The hard manual labour done by Hindu women of the lower classes has probably much to do with the high rate of female mortality, also the unskilled midwifery, which the Victoria Zenana Hospital in Hyderabad is now trying to do away with. The proportion of female to male children has, however, increased during the last decade, for while in 1901 the male and female populations under ten years of age numbered 1,414,320 and 1,393,700, in 1911 they numbered 1,788,219 males and 1,830,461 females.

There are fewer females in Telingana than in Marathwara, although the proportion of early married women is highest in the latter division. And in Hyderabad city, owing to the large immigrant population, there are only 660 females per 1,000 males.

Mahomedan women marry later than their Hindu sisters and they appear to live longer, owing, no doubt, to the fact that the members of the ruling community are physically and materially better off than those of the subject races. Also Mahomedan women are very strictly secluded and are seldom, if ever, allowed to become "beasts of burden." Travel the State from end to end, and you will not find a Mahomedan woman showing her face, much less working in the fields and carrying on her back a load that would make a mule stagger and cause a pack-horse to show impatience.

The four principal languages of the State are Urdu — which is the official language— Telegu, Marathi and Canarese; and the people who talk these languages — 96 per cent, of the population — are as follows :—

Telegu .. .. 6,367,578

Marathi . . . . 3,498,758

Canarese . . . . 1,680,005

Urdu .. .. 1,341,622

The number of people in the State who speak Urdu is much the same (according to the area) as of those who talk English in British India. There are many minor vernaculars, including the gypsy dialects. English is spoken by 8,843 persons, of whom 7,000 live in the capital and its suburbs. About 5,600 persons speak Arabic, and 256 talk and write Persian.

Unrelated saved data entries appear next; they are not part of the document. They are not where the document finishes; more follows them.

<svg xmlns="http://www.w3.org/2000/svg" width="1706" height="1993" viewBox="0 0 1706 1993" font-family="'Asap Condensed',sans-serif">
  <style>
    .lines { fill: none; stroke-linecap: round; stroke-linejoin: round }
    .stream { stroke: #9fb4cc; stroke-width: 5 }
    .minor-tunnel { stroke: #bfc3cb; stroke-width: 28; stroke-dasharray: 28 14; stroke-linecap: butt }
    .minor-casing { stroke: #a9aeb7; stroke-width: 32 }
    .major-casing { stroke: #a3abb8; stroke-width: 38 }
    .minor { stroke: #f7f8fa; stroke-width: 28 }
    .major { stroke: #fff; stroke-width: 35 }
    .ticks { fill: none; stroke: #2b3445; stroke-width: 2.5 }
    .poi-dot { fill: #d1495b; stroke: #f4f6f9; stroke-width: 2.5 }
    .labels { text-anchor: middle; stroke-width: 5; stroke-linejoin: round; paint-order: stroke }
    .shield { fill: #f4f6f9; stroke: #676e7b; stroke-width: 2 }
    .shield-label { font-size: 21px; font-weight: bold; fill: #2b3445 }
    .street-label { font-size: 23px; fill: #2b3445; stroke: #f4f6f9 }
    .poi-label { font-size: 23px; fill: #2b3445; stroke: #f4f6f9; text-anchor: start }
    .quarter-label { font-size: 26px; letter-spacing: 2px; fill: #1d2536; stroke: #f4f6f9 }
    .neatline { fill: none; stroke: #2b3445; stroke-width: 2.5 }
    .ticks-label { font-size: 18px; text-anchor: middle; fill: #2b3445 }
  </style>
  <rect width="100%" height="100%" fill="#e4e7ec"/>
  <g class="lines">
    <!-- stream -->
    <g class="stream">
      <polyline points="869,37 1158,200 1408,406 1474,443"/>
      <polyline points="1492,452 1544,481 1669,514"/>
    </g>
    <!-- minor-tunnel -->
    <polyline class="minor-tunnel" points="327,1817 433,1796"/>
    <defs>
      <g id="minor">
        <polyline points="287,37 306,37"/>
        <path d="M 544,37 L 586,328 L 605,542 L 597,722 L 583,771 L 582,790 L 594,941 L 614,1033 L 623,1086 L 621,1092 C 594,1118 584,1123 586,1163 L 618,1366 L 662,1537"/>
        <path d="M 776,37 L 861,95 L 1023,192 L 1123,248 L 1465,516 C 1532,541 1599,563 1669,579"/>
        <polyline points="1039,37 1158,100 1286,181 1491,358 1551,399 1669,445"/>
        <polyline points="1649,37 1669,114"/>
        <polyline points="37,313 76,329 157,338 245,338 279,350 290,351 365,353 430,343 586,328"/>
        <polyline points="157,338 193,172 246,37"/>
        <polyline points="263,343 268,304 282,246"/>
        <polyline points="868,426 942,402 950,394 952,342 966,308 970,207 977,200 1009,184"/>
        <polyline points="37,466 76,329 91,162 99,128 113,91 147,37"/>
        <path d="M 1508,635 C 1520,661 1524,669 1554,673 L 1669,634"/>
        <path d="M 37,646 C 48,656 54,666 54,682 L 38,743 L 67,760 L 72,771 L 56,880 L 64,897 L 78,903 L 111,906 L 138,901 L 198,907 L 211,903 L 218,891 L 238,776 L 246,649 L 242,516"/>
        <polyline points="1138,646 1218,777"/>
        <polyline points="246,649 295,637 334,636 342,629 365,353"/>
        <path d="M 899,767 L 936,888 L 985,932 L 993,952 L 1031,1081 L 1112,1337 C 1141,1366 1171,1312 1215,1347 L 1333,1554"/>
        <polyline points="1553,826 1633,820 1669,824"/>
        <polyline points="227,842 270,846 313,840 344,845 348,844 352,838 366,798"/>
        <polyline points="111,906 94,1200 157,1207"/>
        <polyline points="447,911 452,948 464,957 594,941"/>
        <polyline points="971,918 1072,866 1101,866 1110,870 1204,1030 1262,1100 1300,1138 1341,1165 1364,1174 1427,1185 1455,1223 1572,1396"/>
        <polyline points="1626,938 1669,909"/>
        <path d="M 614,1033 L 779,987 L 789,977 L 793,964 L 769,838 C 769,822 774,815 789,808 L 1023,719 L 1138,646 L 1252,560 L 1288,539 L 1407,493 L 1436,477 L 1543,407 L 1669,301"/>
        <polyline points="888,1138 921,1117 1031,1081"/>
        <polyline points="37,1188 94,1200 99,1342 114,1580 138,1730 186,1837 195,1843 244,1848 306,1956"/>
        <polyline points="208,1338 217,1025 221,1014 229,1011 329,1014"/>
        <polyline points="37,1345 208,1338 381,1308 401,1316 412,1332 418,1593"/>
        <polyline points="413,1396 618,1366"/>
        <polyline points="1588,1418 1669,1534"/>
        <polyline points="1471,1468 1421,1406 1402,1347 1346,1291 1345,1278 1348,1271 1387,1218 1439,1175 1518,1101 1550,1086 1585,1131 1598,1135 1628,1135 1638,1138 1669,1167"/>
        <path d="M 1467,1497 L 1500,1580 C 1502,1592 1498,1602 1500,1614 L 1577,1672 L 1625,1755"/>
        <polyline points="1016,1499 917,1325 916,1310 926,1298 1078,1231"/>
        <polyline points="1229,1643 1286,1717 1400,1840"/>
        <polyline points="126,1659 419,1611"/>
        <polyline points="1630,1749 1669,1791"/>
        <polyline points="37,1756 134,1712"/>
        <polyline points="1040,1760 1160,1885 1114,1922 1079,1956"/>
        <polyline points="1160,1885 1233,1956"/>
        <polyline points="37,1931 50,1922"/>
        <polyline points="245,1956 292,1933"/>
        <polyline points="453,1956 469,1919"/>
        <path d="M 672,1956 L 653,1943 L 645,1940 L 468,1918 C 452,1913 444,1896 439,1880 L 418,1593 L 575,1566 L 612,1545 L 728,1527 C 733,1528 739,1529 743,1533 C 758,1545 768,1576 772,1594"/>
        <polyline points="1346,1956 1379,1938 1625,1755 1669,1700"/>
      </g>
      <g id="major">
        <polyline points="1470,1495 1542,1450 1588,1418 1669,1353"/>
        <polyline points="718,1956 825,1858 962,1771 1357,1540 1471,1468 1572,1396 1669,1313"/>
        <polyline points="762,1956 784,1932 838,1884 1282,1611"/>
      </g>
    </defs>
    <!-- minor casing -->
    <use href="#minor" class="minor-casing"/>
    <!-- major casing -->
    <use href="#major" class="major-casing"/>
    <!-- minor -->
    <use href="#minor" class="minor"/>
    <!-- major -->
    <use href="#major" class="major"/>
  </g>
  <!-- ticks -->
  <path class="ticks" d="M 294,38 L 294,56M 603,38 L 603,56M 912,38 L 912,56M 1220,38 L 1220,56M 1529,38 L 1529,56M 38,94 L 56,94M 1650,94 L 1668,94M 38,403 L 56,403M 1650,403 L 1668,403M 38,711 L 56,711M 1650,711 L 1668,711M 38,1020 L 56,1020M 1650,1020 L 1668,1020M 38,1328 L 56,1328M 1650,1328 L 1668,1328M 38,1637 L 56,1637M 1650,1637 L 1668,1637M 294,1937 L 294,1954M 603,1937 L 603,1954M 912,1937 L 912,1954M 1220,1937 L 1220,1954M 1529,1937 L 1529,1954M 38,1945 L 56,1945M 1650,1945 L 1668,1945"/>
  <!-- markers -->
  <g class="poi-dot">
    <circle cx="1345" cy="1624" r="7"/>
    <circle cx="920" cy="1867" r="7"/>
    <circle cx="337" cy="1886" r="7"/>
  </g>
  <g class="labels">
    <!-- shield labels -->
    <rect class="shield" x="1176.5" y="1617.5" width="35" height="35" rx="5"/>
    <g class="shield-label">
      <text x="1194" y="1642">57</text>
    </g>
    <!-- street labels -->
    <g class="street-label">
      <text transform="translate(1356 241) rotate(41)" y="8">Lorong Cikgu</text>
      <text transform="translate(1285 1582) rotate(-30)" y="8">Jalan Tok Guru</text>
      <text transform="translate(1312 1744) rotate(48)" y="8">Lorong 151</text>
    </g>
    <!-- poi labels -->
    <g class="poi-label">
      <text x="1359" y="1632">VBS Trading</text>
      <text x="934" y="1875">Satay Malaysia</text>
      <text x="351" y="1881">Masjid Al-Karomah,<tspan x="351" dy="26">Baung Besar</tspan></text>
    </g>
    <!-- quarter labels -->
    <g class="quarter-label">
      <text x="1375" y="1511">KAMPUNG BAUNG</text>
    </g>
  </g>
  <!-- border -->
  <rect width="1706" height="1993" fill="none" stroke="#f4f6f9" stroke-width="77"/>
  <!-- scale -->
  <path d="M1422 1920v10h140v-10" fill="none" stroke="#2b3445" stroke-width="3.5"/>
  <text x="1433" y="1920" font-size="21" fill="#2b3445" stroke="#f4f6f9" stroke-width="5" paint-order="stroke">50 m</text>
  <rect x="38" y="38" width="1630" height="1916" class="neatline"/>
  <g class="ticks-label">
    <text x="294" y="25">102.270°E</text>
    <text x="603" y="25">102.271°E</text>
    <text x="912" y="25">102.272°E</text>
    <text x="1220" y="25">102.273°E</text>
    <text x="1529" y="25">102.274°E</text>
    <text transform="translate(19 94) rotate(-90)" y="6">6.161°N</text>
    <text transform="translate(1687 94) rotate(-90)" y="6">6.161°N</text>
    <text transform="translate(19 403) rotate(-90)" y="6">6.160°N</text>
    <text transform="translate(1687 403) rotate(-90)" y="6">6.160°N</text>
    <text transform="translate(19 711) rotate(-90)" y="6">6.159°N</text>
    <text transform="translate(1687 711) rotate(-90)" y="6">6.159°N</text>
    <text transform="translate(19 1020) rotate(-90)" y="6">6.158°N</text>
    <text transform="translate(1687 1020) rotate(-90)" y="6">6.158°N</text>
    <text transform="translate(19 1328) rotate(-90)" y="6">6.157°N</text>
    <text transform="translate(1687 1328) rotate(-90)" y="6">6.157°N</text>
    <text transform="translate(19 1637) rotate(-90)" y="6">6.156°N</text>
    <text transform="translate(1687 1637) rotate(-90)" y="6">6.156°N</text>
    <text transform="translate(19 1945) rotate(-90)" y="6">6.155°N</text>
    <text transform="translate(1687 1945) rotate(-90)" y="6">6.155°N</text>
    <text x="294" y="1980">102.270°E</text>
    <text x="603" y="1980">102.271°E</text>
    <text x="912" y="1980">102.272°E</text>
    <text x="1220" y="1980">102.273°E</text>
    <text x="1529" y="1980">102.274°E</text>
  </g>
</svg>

Agriculture supports 54 per cent, of the workers and their dependants, and 45 per cent, of the people are supported by the various industries of the State, such as the extraction of metals, cotton spinning and weaving, wood, food and building industries, and industries connected with trade and transport. Only 28,377 persons — independent of rent receivers — live on their income, and no less than 22,852 persons of this class are in Hyderabad city and its suburbs. Outside the city area there is no leisured class, and in the city, owing to a reduction in the number of State pensioners, this class has largely decreased, for in the Census of 1901 they were entered as 51,757 persons.

The active part taken by women in the work of the State is shewn in the new Census. No less than 130,857 are rice pounders, huskers, etc. Women cultivate the land, breed animals, and help to make roads and bridges. They sell milk, butter, eggs, fowls, hay, grass, sweetmeats, betel leaf and cardamoms. They make tobacco, perfumery, toys, kites, baskets and pottery. They act as midwives, vaccinators, and dealers in precious stones, and (privately) they do a good deal of money-lending. A large number are entered in the Census as "ministers and priests," and no doubt the Christian missionaries help to swell this list, for, finding that their male converts lapse into heathenism unless they are married to Christian girls, the missionaries have now entered the matrimonial market, and educate large numbers of girls as Bible women and marry such girls to their male converts.

The Census says that the women of the State have a keen commercial instinct, and show a marked aptitude for business of all sorts. In the cotton mills and ginning and pressing factories women have found a new employment, and it is not uncommon now to see father, mother, and children all working in the same cotton factory, while the baby sleeps in a basket among the cotton fluff. And in the coal mines, at Singareni, women are employed, going down the shaft with the men miners and taking the same risks. And such women are always decently dressed, in fact some of the female miners go down the shaft with all their jewelry on them, including bracelets and anklets that must greatly hamper their movements.